Pull out every row that contains the word "What" and copy each one in full.
-- START OF Exercise materials --
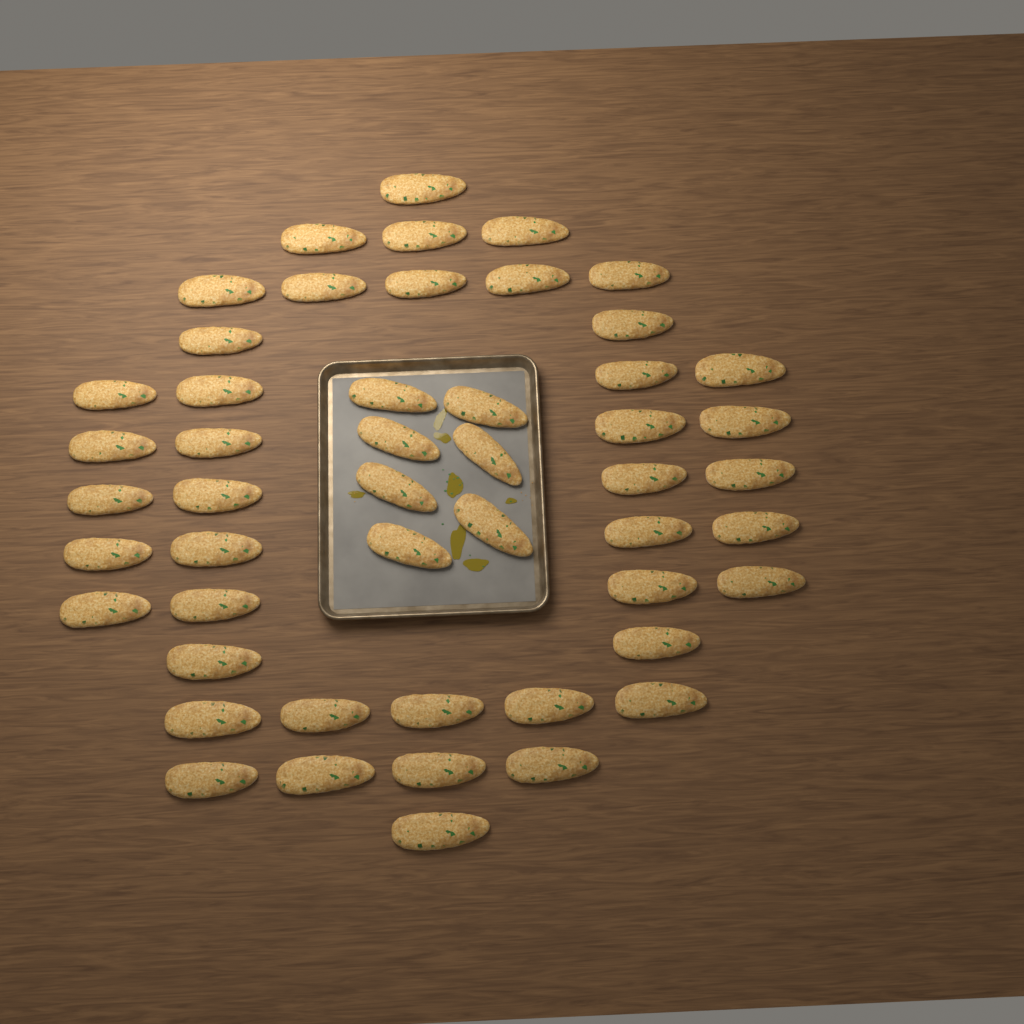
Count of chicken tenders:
-- END OF Exercise materials --
-- START OF Exercise materials --
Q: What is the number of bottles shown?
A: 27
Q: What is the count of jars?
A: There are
-- END OF Exercise materials --
-- START OF Exercise materials --
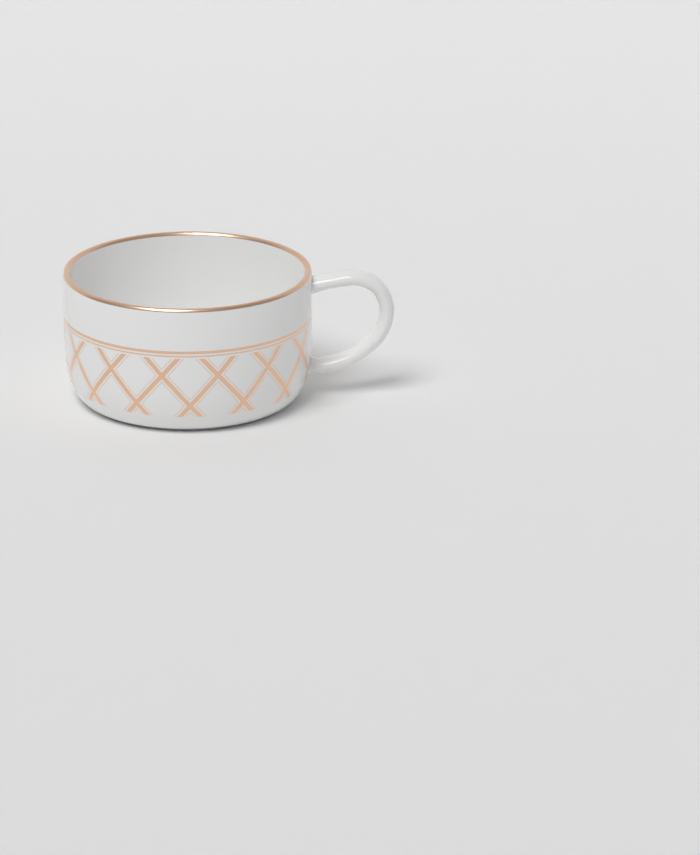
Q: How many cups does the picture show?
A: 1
-- END OF Exercise materials --
- Task answer -
Q: What is the number of bottles shown?
Q: What is the count of jars?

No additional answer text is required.